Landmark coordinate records

-=-=-=-=-

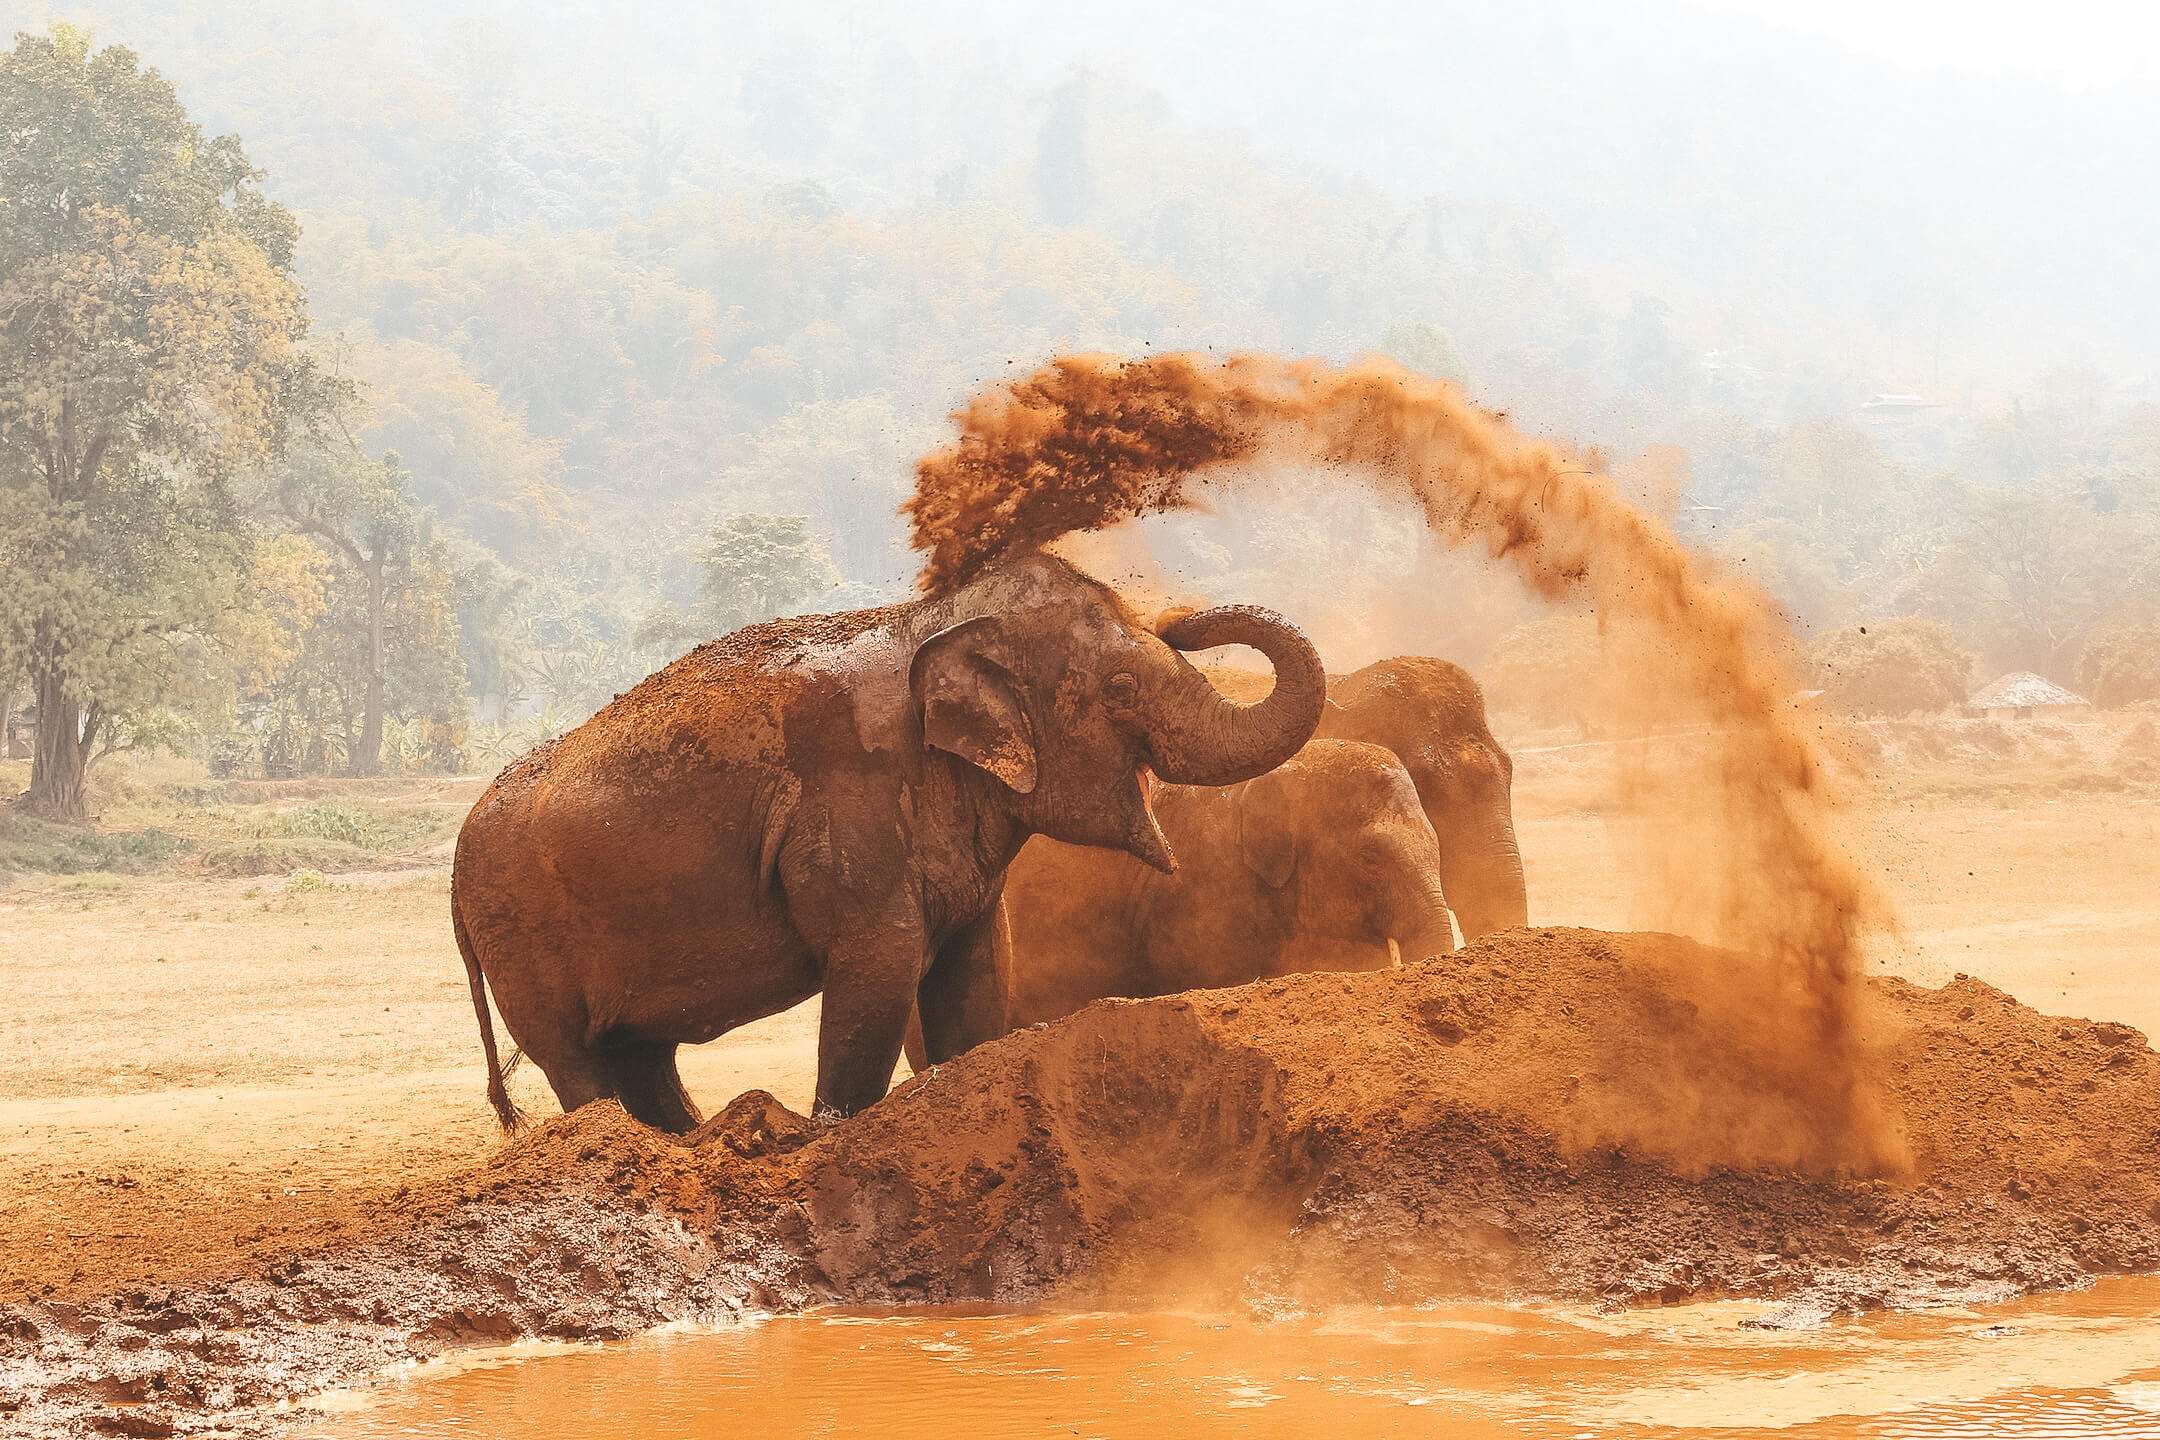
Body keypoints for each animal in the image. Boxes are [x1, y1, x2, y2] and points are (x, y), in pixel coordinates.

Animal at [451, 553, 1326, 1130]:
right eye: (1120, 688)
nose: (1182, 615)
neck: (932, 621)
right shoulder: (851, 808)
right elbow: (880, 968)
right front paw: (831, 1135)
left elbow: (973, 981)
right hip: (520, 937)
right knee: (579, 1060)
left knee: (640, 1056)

-=-=-=-=-

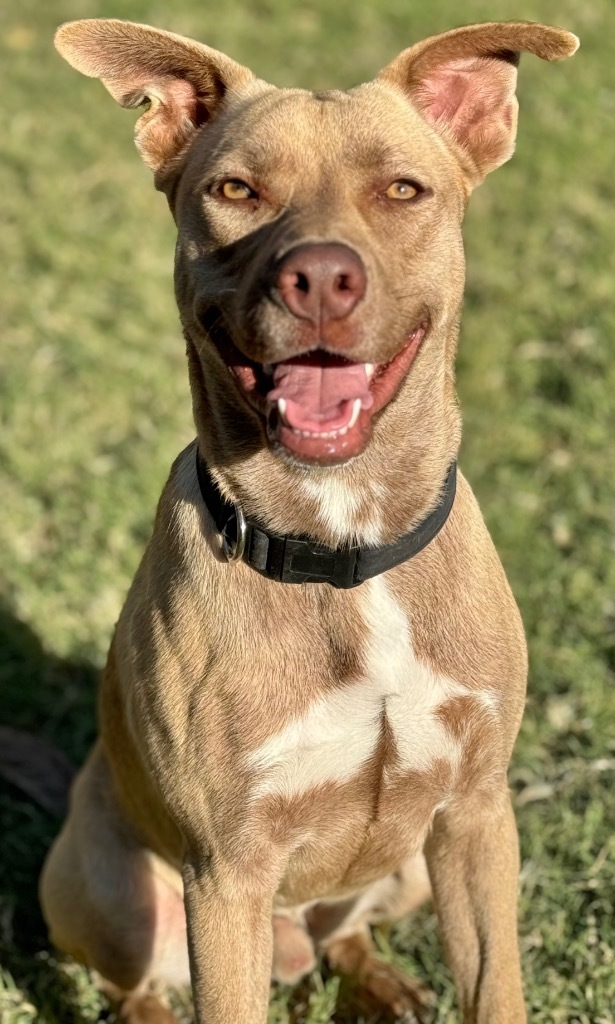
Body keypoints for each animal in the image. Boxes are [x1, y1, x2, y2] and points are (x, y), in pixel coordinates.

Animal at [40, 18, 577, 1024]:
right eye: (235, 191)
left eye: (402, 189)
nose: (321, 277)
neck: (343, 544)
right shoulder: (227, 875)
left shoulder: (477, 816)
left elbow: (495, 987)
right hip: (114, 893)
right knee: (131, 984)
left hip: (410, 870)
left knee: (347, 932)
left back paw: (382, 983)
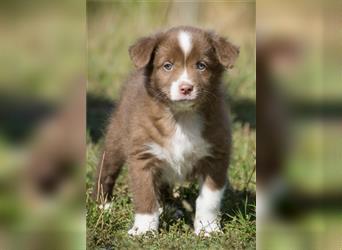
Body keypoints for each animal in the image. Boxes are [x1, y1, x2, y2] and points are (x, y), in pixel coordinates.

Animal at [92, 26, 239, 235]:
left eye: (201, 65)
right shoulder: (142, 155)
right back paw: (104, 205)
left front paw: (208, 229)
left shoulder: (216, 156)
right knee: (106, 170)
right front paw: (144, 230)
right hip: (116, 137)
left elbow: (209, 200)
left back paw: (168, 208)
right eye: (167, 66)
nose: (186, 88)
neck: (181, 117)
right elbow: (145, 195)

-=-=-=-=-

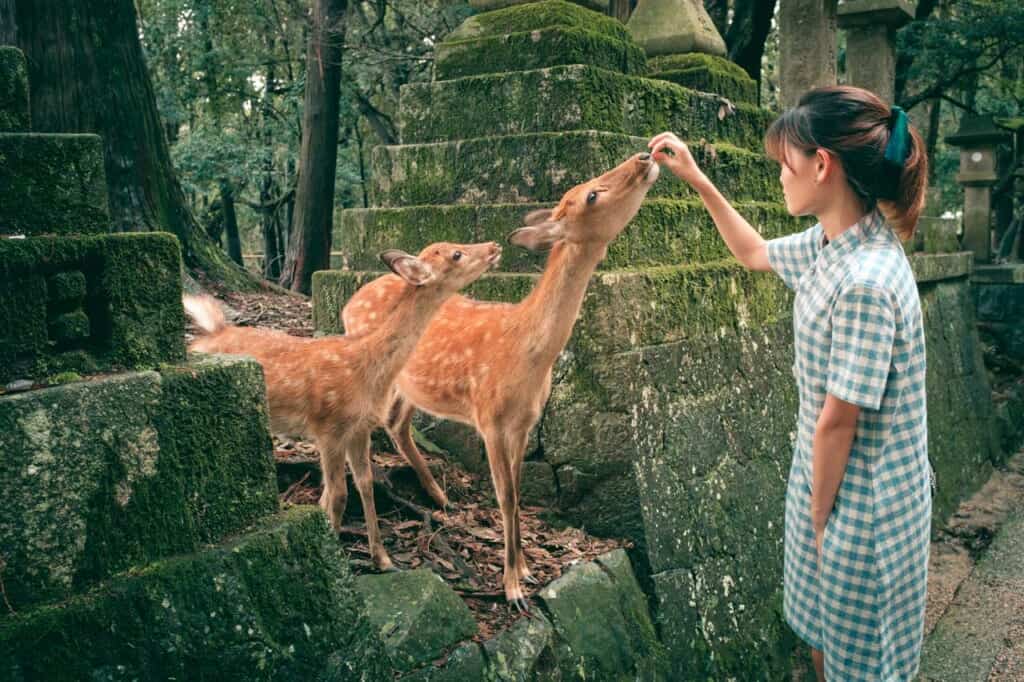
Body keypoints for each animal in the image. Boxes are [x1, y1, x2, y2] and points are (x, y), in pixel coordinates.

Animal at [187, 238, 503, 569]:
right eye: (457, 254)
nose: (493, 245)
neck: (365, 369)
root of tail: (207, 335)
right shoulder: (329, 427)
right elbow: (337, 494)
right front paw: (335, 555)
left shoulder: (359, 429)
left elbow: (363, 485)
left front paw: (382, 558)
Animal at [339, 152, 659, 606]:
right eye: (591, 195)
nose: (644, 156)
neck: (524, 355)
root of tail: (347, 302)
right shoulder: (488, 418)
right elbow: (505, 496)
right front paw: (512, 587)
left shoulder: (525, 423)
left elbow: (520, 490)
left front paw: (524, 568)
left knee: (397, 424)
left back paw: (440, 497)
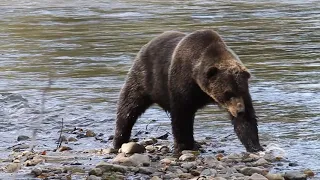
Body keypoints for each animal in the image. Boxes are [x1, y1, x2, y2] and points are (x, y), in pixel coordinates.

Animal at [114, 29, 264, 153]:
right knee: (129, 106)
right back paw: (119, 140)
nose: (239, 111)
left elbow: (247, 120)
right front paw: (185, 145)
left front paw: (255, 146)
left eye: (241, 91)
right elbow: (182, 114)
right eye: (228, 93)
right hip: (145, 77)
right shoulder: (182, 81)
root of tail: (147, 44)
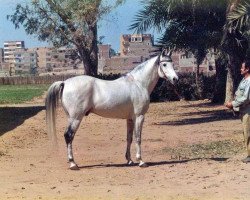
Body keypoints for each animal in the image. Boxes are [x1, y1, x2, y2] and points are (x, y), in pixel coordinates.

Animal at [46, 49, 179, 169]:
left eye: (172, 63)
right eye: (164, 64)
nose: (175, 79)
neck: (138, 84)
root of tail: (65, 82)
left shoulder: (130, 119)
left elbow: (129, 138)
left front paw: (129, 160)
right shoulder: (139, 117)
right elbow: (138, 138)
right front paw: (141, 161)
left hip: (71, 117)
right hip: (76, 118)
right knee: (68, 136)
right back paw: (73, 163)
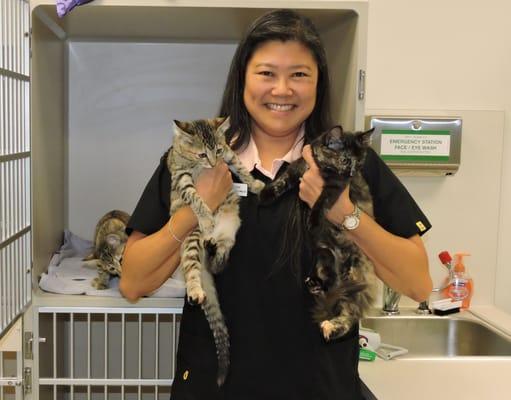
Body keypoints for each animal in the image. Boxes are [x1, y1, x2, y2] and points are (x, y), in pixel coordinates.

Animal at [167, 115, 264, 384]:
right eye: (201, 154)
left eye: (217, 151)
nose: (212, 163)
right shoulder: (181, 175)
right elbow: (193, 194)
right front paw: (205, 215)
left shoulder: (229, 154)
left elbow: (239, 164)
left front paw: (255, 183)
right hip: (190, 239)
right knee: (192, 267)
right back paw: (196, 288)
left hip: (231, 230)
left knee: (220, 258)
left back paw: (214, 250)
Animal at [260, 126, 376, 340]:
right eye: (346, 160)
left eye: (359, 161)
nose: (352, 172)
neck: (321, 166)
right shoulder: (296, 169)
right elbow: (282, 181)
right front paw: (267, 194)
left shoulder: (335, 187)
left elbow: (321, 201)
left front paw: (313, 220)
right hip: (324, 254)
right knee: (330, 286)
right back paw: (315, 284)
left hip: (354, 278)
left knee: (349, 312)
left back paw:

-=-=-=-=-

WORK REQUEST
Give the lines above again exactly, from the one containing "nose: (644, 156)" to the one containing "left eye: (217, 151)", both included, but leave out the pictures.

RESULT OF THIS TASK
nose: (644, 156)
neck: (524, 355)
root of tail: (347, 302)
right shoulder: (488, 418)
right elbow: (505, 496)
right front paw: (512, 587)
left shoulder: (525, 423)
left elbow: (520, 490)
left front paw: (524, 568)
left knee: (397, 424)
left back paw: (440, 497)
Body keypoints for each animal in the image. Boxes are [x1, y1, x2, y2] and points are (x, y), in pixel coordinates.

Animal at [114, 29, 264, 153]:
right knee: (129, 106)
right back paw: (119, 140)
nose: (239, 111)
left elbow: (247, 120)
right front paw: (185, 145)
left front paw: (255, 146)
left eye: (241, 91)
right elbow: (182, 114)
right eye: (228, 93)
right hip: (145, 77)
right shoulder: (182, 81)
root of tail: (147, 44)
Body keypoints for each animal in the image. Boxes are [x1, y1, x2, y2] and points are (x, y), in pixel coordinates.

Animal at [46, 49, 179, 169]:
left eye: (172, 63)
right eye: (164, 64)
nose: (175, 79)
neck: (138, 84)
root of tail: (65, 82)
left shoulder: (130, 119)
left elbow: (129, 138)
left front paw: (129, 160)
right shoulder: (139, 117)
right elbow: (138, 138)
right front paw: (141, 161)
left hip: (71, 117)
right hip: (76, 118)
right knee: (68, 136)
right back paw: (73, 163)
Body keypoints for each animal in the image. Boxes are [x1, y1, x2, y2] and points are (x, y), in pixel coordinates.

Animal at [167, 115, 264, 384]:
right eye: (201, 154)
left eye: (217, 151)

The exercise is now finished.